NHS organisations are obliged by law to report people it fears at risk of becoming terrorists under the Prevent strategy - part of the UK government's counterterrorism plan aimed at stopping people becoming terrorists.
But new data collected by The BMJ has uncovered low levels of referrals to Prevent since the duty took hold, suggesting that it is having little impact in the NHS.
Figures obtained by freedom of information requests from 59 acute trusts in England found just 75 referrals to the programme between 2015-16. A further 74 trusts replied, but withheld information on referrals; some because the actual number of referrals was so small, others on security grounds.
Mental health trusts in England recorded a much higher level of referrals: 23 of these trusts (40%) were willing to provide data, showing a total of 254 referrals. This higher number is not surprising given that psychiatric patients are more likely to discuss such issues with their doctor.
The data also shows how many NHS staff have been left ill-prepared to deal with the Prevent programme. The BMJ asked trusts whether staff receive training, and responses from 134 acute trusts (81%) and 57 mental health trusts (95%) reveal a mixed picture.
For example, at St George's University Hospitals NHS Foundation Trust, south west London, just 4.5% have been trained, but at Barts Health NHS Trust, east London, 94% staff have undergone the Home Office-approved training.
A recent report by the US Open Society Justice Initiative warns of the threat the duty poses to the doctor-patient relationship and calls for its repeal in both the health and education sectors.
However, the GMC's updated confidentiality guidance makes it clear that in certain circumstances such as assisting in the prevention, detection or prosecution of serious crime, doctors would be "justified in disclosing information about patients in the public interest."
Other criticisms of Prevent is the lack of transparency about patients who have been referred and that the training offered to doctors and healthcare staff is limited.

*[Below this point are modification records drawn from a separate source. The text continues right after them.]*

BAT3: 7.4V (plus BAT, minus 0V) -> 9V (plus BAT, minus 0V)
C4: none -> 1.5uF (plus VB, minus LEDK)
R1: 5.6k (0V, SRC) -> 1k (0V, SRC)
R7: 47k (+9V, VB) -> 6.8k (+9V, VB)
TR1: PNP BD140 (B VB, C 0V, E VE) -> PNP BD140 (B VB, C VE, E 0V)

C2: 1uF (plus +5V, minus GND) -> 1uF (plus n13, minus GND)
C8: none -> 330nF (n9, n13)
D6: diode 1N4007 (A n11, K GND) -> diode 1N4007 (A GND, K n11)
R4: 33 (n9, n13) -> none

The Royal College of Psychiatrists has also questioned the "variable quality of the evidence" underpinning the Prevent strategy and has called for it to be published in full.
In an exclusive interview, Metropolitan Police assistant commissioner Mark Rowley, the national lead for counterterrorism policing, tells The BMJ that the involvement of the NHS in Prevent is "massively important, more important than it's ever been."

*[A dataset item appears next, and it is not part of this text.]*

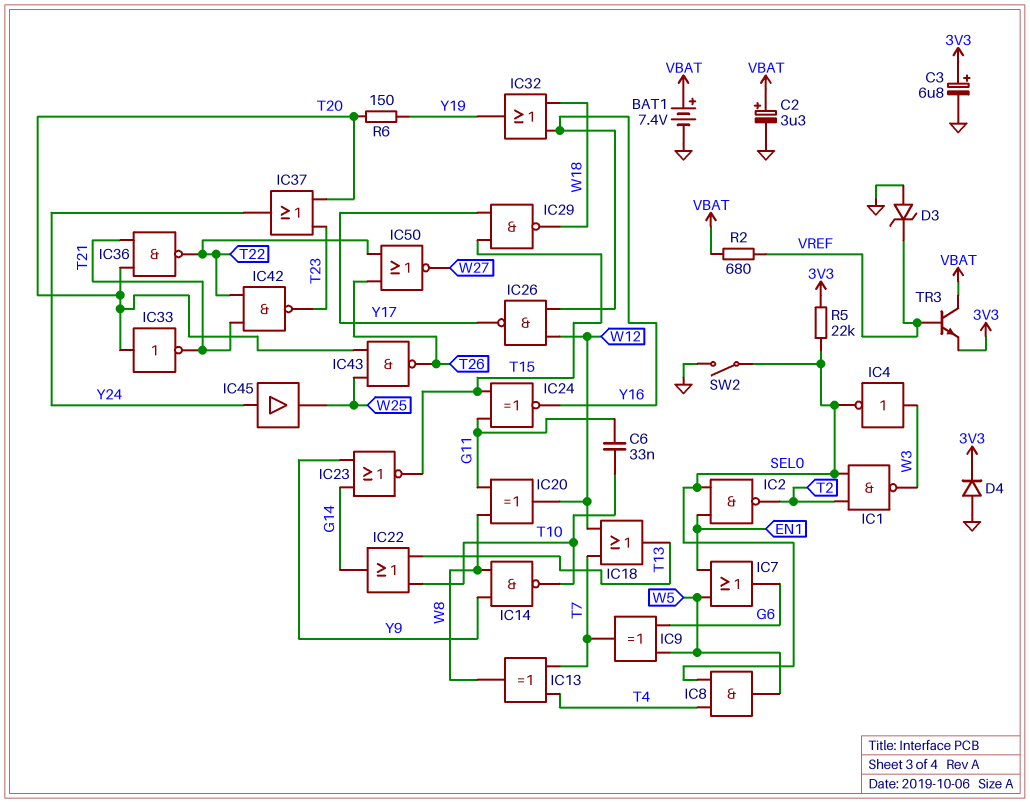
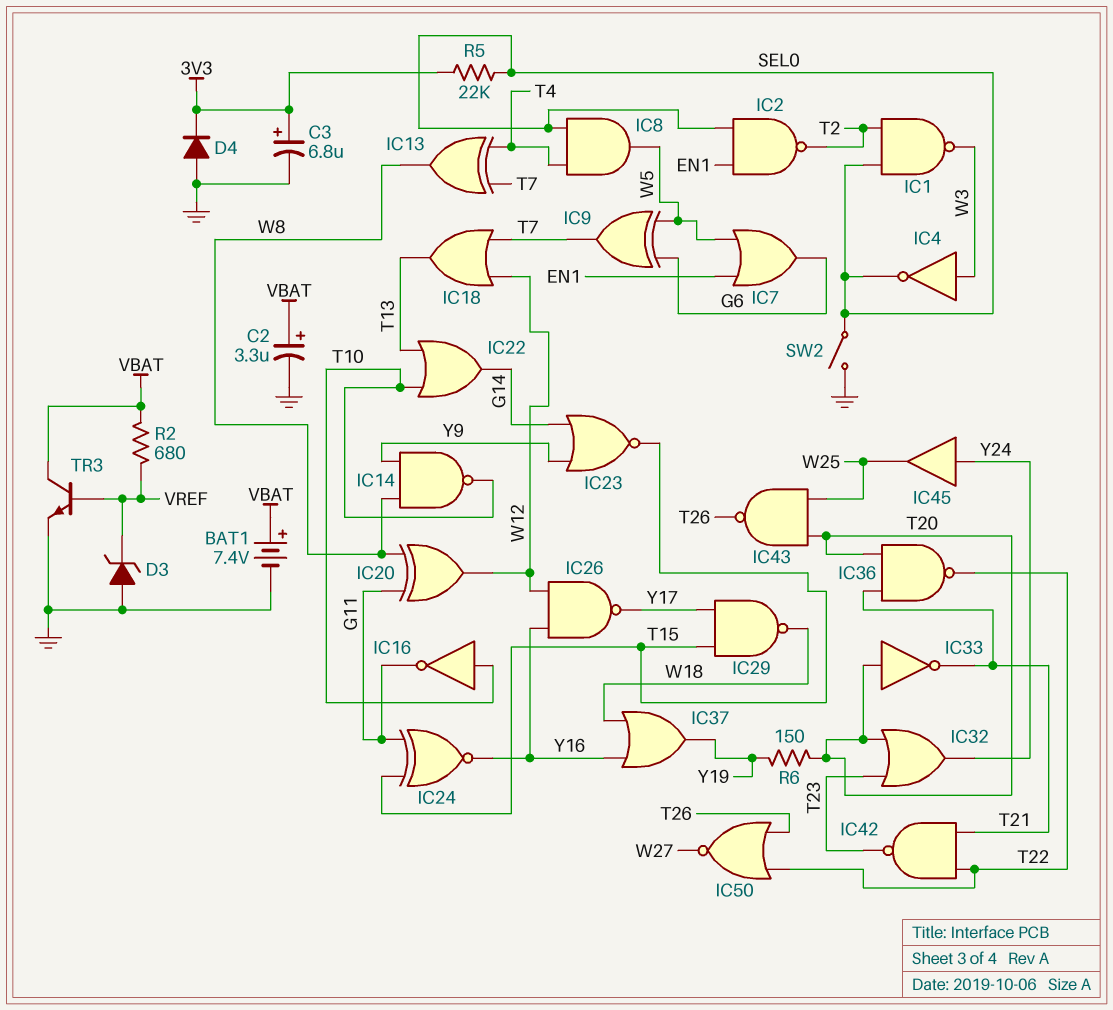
C6: 33nF (G11, T10) -> none
IC16: none -> NOT (in T10, out G11)
IC32: OR (in W18, in Y16, out Y19) -> OR (in T20, in T23, out Y24)
IC37: OR (in T20, in T23, out Y24) -> OR (in W18, in Y16, out Y19)
TR3: NPN (B VREF, C VBAT, E 3V3) -> NPN (B VREF, C VBAT, E GND)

Rowley claims that out of 13 attacks which the security services say they have foiled since 2013, "a disproportionate number of them do have mental health issues." He would not specify a number.

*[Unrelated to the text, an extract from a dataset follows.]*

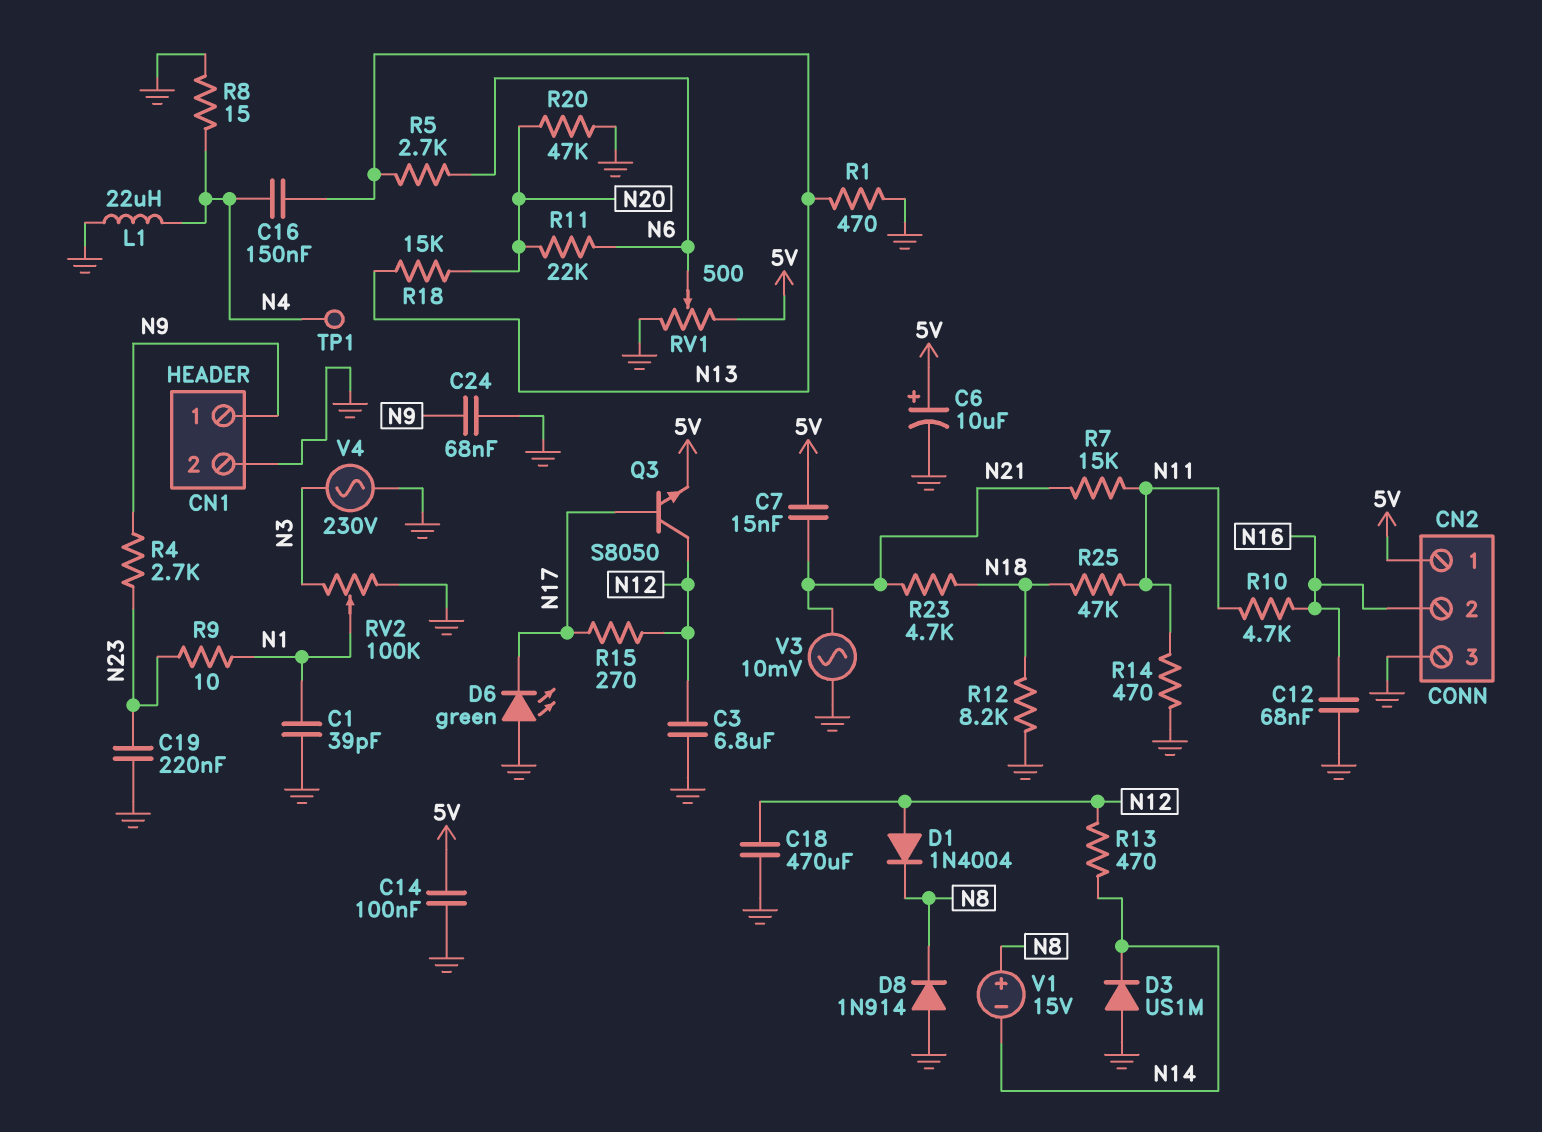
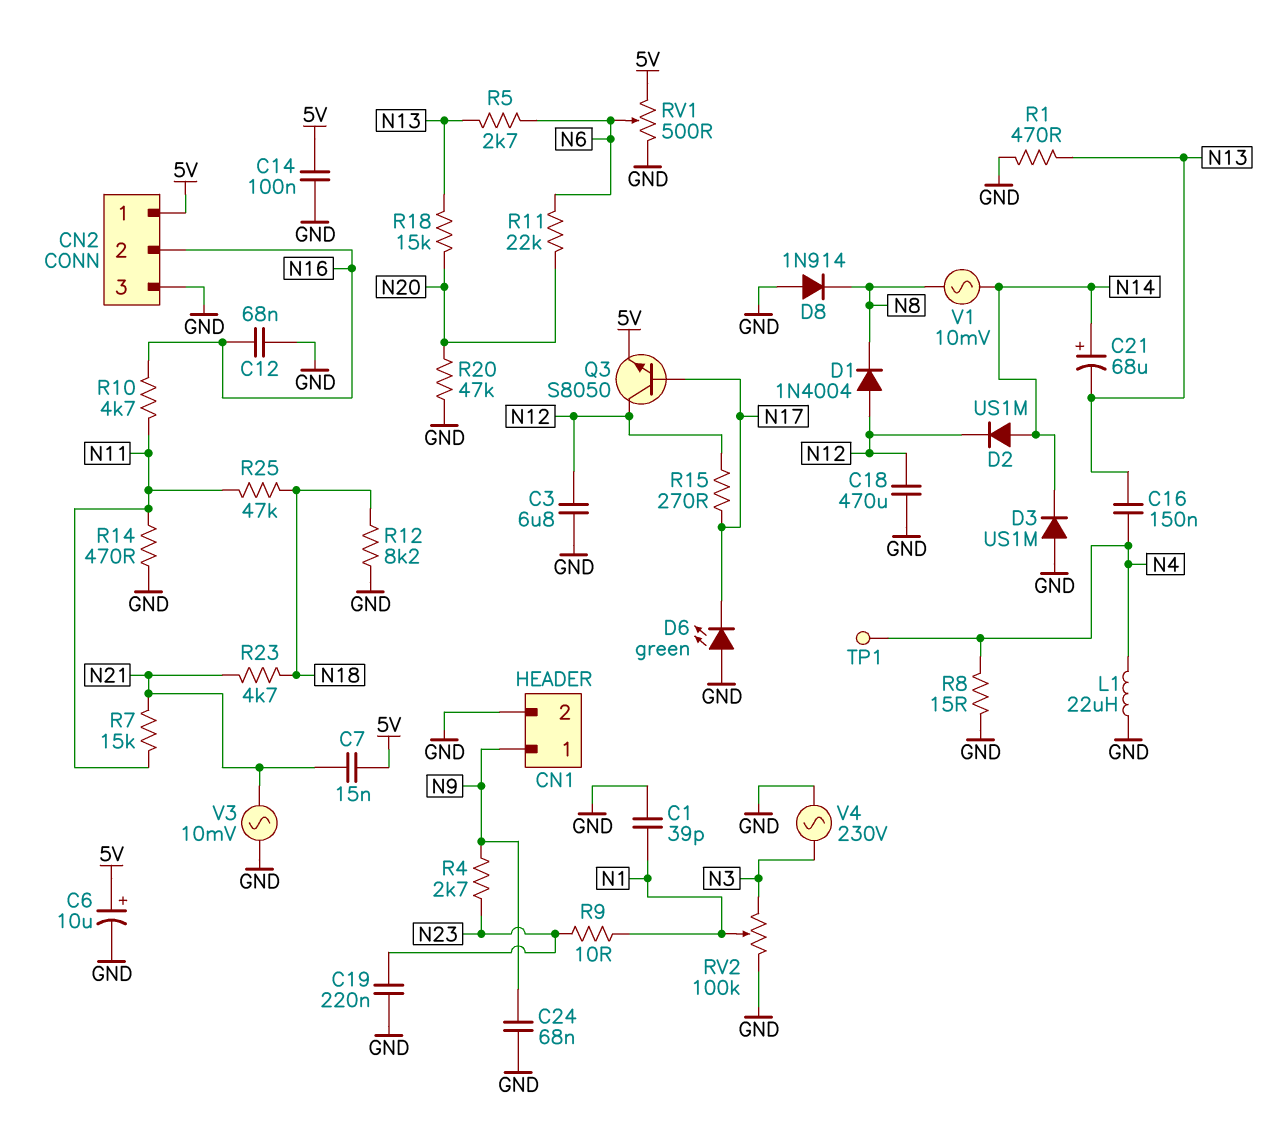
C21: none -> 68uF (plus N14, minus N13)
D2: none -> diode US1M (A N14, K N12)
R13: 470 (N12, N14) -> none
V1: 15V (plus N8, minus N14) -> AC 10mV (N8, N14)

But he stresses that any suggestion mental illness causes terrorism is "complete nonsense" - and is adamant that collaboration between the NHS and the police is about safeguarding vulnerable people, not surveillance to identify criminals.
Rowley admits there needs to be more transparency around the strategy to win over sceptical clinicians - and acknowledges that research is racing to catch up with the change in terrorist tactics from networks to inciting lone attacks.
However, he points to two ongoing projects that aim to improve understanding of connections between mental health and vulnerability to radicalisation, and identify how specialist mental health teams should work with the police to reduce risk to the public and keep vulnerable people out of the criminal justice system.
"This is new and dynamic and we are going to have to learn together," he concludes.